Além deste aspecto, a estrutura política da Constituição de 1988 foi criada pela cúpula do então PMDB, que no meio do processo cindiu-se, sendo que uma parte fundou o PSDB em junho daquele ano. A causa maior da cisão foi a manobra do então presidente José Sarney não só em conseguir manter seu mandato (que acabou reduzido em 1 ano) como também em manter seu poder, já que, em aprovado o parlamentarismo ele passaria a ser apenas um chefe do Estado, não o de governo. Foi a intervenção de Sarney que "salvou" o presidencialismo.

péssima Constituição de 1988 mantém uma estrutura parlamentarista para um regime presidencialista. Ela dá enormes iniciativas ao presidente da república, porque de modo geral se imaginava que seria um primeiro-ministro ou chanceler. O melhor exemplo é a medida provisória, que era inicialmente ampla, praticamente ilimitada, porque em teoria pressupunha uma base parlamentar sólida que sustentasse o governo.

Mas ao mesmo tempo em que dá iniciativas, ela torna o presidente refém do Congresso porque ele não é primeiro-ministro, ou seja, ele não chega ao poder sem antes ter uma base parlamentar sólida. Ele se obriga a eleger-se e depois construir esta base. E base que se constrói depois implica negociar com pessoas que estiveram contra ele durante a campanha, sem alinhamento ideológico, sem obrigação de observar liderança.

O que aconteceu entre meados de 1988 e outubro, quando a Carta foi promulgada, foi o determinante legal de todas as crises institucionais que seguiram. A Constituição blindou a classe política com foro privilegiado, a possibilidade de criar partidos do nada e a capacidade de emendar ilimitadamente e sem freio de assunto tanto a legislação que o próprio Congresso produzia quanto à que vinha do Executivo nas medidas provisórias.

MATERIAIS DO EXERCÍCIO:

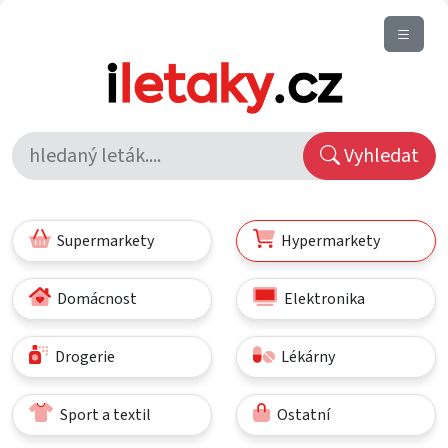
Vyhledat
Supermarkety
Hypermarkety
Domácnost
Elektronika
Drogerie
Lékárny
Sport a textil
Ostatní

TAREFA A: Segundo o texto sobre a Constituição de 1988, qual é o melhor exemplo das iniciativas que ela dá ao presidente da república?
TAREFA B: Reescreva os registros trocando "Ostatní" por "Další" e mantendo todo o resto sem alteração. Deixe as imagens fora da resposta.

RESPOSTA A: A medida provisória.

RESPOSTA B:
Vyhledat
Supermarkety
Hypermarkety
Domácnost
Elektronika
Drogerie
Lékárny
Sport a textil
Další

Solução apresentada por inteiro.